WORK TO COMPLETE: Return the source text of every row below word for word, leaving out the pictures.
------------
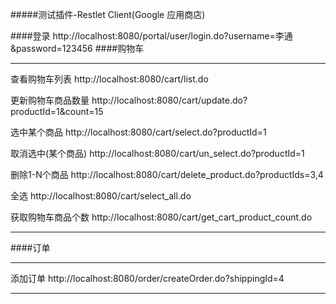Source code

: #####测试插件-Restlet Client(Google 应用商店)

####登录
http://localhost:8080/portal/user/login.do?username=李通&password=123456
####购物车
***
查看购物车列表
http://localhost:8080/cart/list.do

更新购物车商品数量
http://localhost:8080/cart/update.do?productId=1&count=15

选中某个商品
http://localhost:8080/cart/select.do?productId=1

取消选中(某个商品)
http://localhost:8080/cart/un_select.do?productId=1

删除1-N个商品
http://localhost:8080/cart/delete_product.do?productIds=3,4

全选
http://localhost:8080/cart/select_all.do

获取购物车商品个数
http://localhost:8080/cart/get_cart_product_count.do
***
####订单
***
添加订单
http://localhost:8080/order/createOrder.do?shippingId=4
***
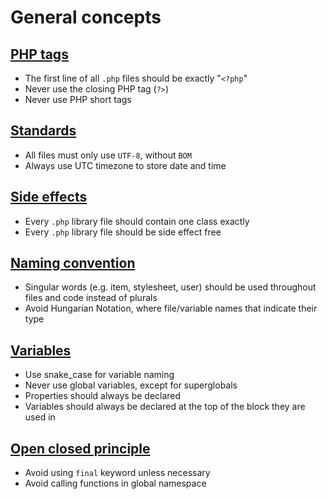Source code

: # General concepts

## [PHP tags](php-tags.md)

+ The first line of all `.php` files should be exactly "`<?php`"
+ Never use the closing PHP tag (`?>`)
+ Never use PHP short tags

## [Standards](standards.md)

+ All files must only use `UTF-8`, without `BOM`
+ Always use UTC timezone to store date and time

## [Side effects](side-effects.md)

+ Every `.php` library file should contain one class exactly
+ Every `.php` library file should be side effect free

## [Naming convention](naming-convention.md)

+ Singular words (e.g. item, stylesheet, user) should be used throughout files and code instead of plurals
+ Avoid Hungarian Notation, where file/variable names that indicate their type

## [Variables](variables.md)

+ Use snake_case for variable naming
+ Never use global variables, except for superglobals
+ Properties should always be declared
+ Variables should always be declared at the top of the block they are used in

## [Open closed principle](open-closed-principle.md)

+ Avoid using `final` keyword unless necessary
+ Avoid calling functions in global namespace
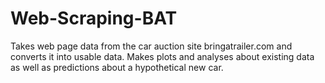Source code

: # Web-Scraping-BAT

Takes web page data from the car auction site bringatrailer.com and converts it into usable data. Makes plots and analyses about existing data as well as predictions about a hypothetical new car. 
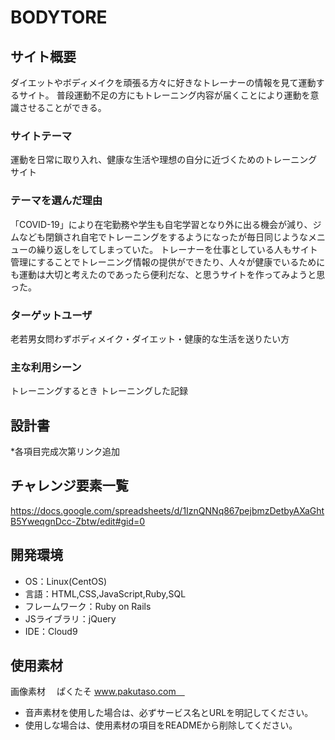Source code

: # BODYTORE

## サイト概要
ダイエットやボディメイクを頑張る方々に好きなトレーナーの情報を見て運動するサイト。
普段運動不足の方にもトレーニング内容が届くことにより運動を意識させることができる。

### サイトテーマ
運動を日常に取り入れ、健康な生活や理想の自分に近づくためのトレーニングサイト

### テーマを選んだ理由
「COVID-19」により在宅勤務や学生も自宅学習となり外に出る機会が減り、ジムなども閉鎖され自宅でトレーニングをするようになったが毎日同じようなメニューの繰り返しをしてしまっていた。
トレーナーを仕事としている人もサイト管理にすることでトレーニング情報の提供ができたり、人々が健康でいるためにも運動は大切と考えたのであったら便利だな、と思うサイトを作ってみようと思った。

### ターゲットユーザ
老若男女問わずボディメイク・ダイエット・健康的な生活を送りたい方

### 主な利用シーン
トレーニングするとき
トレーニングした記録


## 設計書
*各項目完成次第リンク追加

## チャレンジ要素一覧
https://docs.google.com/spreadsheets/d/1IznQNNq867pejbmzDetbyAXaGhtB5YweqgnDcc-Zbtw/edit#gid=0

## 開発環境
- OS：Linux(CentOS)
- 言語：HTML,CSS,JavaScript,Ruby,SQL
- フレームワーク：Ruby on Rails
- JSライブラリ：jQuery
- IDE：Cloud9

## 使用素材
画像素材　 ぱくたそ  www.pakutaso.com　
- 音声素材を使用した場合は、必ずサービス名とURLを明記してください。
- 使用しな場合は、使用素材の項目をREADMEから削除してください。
------------
RESULT:
Source code

: #####测试插件-Restlet Client(Google 应用商店)

####登录
http://localhost:8080/portal/user/login.do?username=李通&password=123456
####购物车
***
查看购物车列表
http://localhost:8080/cart/list.do

更新购物车商品数量
http://localhost:8080/cart/update.do?productId=1&count=15

选中某个商品
http://localhost:8080/cart/select.do?productId=1

取消选中(某个商品)
http://localhost:8080/cart/un_select.do?productId=1

删除1-N个商品
http://localhost:8080/cart/delete_product.do?productIds=3,4

全选
http://localhost:8080/cart/select_all.do

获取购物车商品个数
http://localhost:8080/cart/get_cart_product_count.do
***
####订单
***
添加订单
http://localhost:8080/order/createOrder.do?shippingId=4
***
Source code

: # General concepts

## [PHP tags](php-tags.md)

+ The first line of all `.php` files should be exactly "`<?php`"
+ Never use the closing PHP tag (`?>`)
+ Never use PHP short tags

## [Standards](standards.md)

+ All files must only use `UTF-8`, without `BOM`
+ Always use UTC timezone to store date and time

## [Side effects](side-effects.md)

+ Every `.php` library file should contain one class exactly
+ Every `.php` library file should be side effect free

## [Naming convention](naming-convention.md)

+ Singular words (e.g. item, stylesheet, user) should be used throughout files and code instead of plurals
+ Avoid Hungarian Notation, where file/variable names that indicate their type

## [Variables](variables.md)

+ Use snake_case for variable naming
+ Never use global variables, except for superglobals
+ Properties should always be declared
+ Variables should always be declared at the top of the block they are used in

## [Open closed principle](open-closed-principle.md)

+ Avoid using `final` keyword unless necessary
+ Avoid calling functions in global namespace
Source code

: # Web-Scraping-BAT

Takes web page data from the car auction site bringatrailer.com and converts it into usable data. Makes plots and analyses about existing data as well as predictions about a hypothetical new car. 
Source code

: # BODYTORE

## サイト概要
ダイエットやボディメイクを頑張る方々に好きなトレーナーの情報を見て運動するサイト。
普段運動不足の方にもトレーニング内容が届くことにより運動を意識させることができる。

### サイトテーマ
運動を日常に取り入れ、健康な生活や理想の自分に近づくためのトレーニングサイト

### テーマを選んだ理由
「COVID-19」により在宅勤務や学生も自宅学習となり外に出る機会が減り、ジムなども閉鎖され自宅でトレーニングをするようになったが毎日同じようなメニューの繰り返しをしてしまっていた。
トレーナーを仕事としている人もサイト管理にすることでトレーニング情報の提供ができたり、人々が健康でいるためにも運動は大切と考えたのであったら便利だな、と思うサイトを作ってみようと思った。

### ターゲットユーザ
老若男女問わずボディメイク・ダイエット・健康的な生活を送りたい方

### 主な利用シーン
トレーニングするとき
トレーニングした記録


## 設計書
*各項目完成次第リンク追加

## チャレンジ要素一覧
https://docs.google.com/spreadsheets/d/1IznQNNq867pejbmzDetbyAXaGhtB5YweqgnDcc-Zbtw/edit#gid=0

## 開発環境
- OS：Linux(CentOS)
- 言語：HTML,CSS,JavaScript,Ruby,SQL
- フレームワーク：Ruby on Rails
- JSライブラリ：jQuery
- IDE：Cloud9

## 使用素材
画像素材　 ぱくたそ  www.pakutaso.com　
- 音声素材を使用した場合は、必ずサービス名とURLを明記してください。
- 使用しな場合は、使用素材の項目をREADMEから削除してください。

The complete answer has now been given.